Benda itu bukanlah piringan terbuat dari logam, melainkan sebuah papan kayu berbentuk persegi panjang yang besar.
Apa pun itu, tidak salah menyebutnya nampan, tapi, ini memang yang seharusnya kita sebut sebagai baki.
Tln : Aku gatau bedanya nampan ama baki itu apa, tapi buat bedain, aku pake kata itu aja
"Kalau saja aku mengingatnya lebih cepat, aku jarang menggunakannya jadi aku lupa. Maaf."
"Tidak apa-apa, lagipula aku harus balik ke sini, jadi kebetulan sekali."
Fatima membalas permintaan maaf Kuuya dan meletakkan perkolator di atas baki.
Tidak melupakan lampu alkohol, penyangga berkaki tiga dan dua cangkir yang ada di dekatnya.
Dan terakhir, setelah meletakkan kue-kue di atas piring, alasan yang membuatnya melarang Kuuya masuk ke dalam konter, Fatima berbalik ke tempat duduk.
"Kebetulan sekali?"
"Ya, kebetulan sekali."
Fatima tiba di depan Kuuya yang memiringkan kepalanya dalam kebingungan, dan dengan lembut meletakkan baki di atas meja.
"Sebenarnya, aku pulang lebih awal untuk ini. Ini---"
"Luar biasa......apa kau yang memanggangnya sendiri, kue pot ini?"
Kuuya mengerang ketika melihat salah satu sajian di atas baki, sebuah roti bundar dengan bagian atasnya dipotong, bagian dalamnya dilubangi dan diisi dengan krim almond, dengan bagian yang terpotong digunakan sebagai penutup.
"I-ni-Sem-la. Apa-apaan kue pot itu kenapa di waktu seperti ini selain itu sudah waktunya makan kan bukan waktunya minum kopi lagi."

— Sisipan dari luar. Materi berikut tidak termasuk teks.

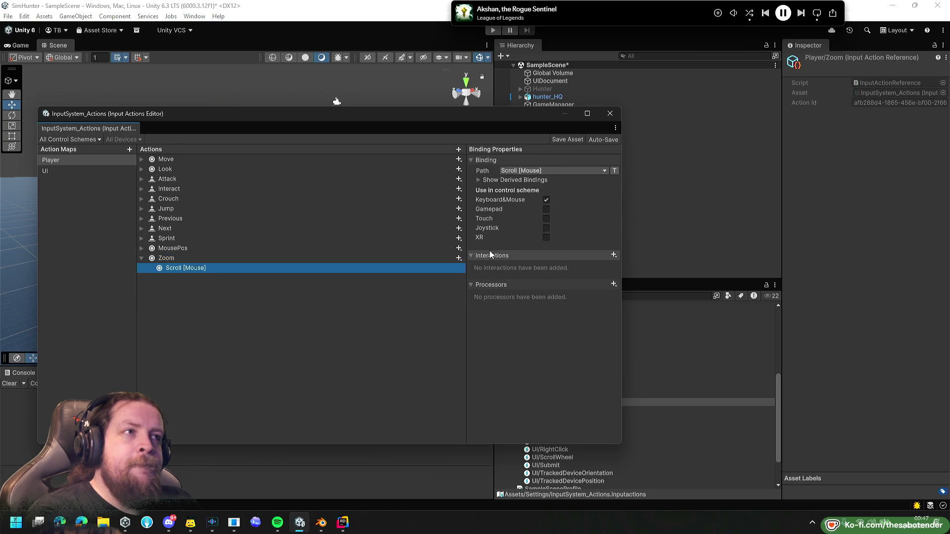
{"action": "left_click", "coordinate": [476, 179]}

"M-Maaf......b-begitu ya, Semla ya."
Kuuya kewalahan menghadapi Fatima yang meletakkan tangannya di pinggulnya dan menjelaskan panjang lebar dalam satu tarikan napas.
Melihat Kuuya yang begitu, Fatima terlihat seolah berkata, "Oh tidak,"

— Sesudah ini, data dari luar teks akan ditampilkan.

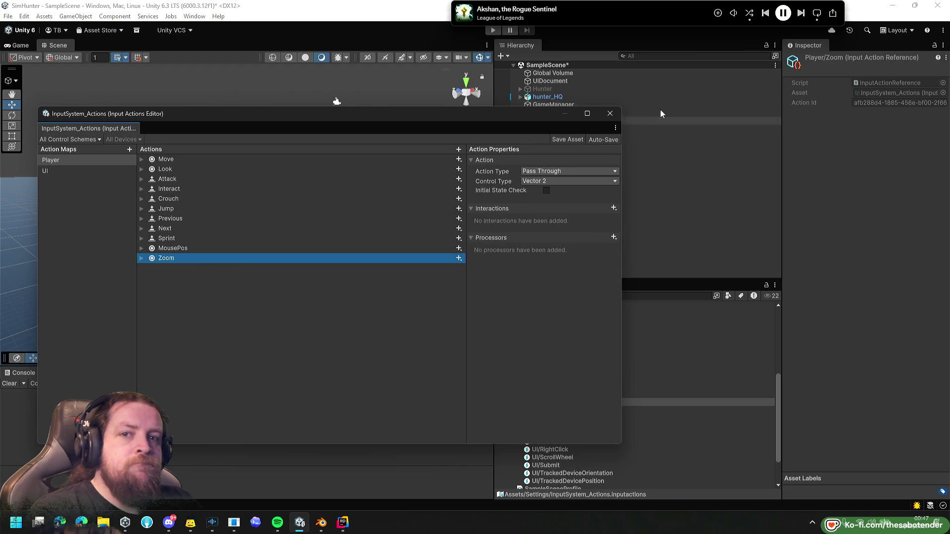
{"action": "left_click", "coordinate": [610, 114]}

Dia tidak mengharapkan alur seperti ini, jadi dia hanya sekuat tenaga men-tsukkomi Kuuya.
"......Yah, tidak apa-apa. Lagipula aku membuatnya terlalu banyak, jadi aku hanya berbagi denganmu."
"Kalau kau ingin bertingkah seperti seorang tsundere, kupikir kau perlu memasukkan lebih banyak tsun ke dalamnya...... tidak dengan cara yang kelelahan seperti itu."
"Sampai kapan kamu bisa terus-terusan salah paham begitu......"
Dengan tawa pelan dan menakutkan, Fatima meletakkan barang-barang di atas baki ke atas meja.
Dia membuatnya untuk Kuuya, jadi bohong jika dia mengatakan dia hanya berbagi dengannya, tapi tidak bohong juga jika dikatakan bahwa dia membuat terlalu banyak.
Mungkin saat makan malam disajikan hari ini, Kuuya akan tahu.
Bahwa ketika dia menyajikannya di setiap coffee time dan semua makanan penutup di setiap makan adalah semla, ada stok yang tersisa di rumah Koyori yang akan memakan waktu beberapa hari untuk dihabiskan.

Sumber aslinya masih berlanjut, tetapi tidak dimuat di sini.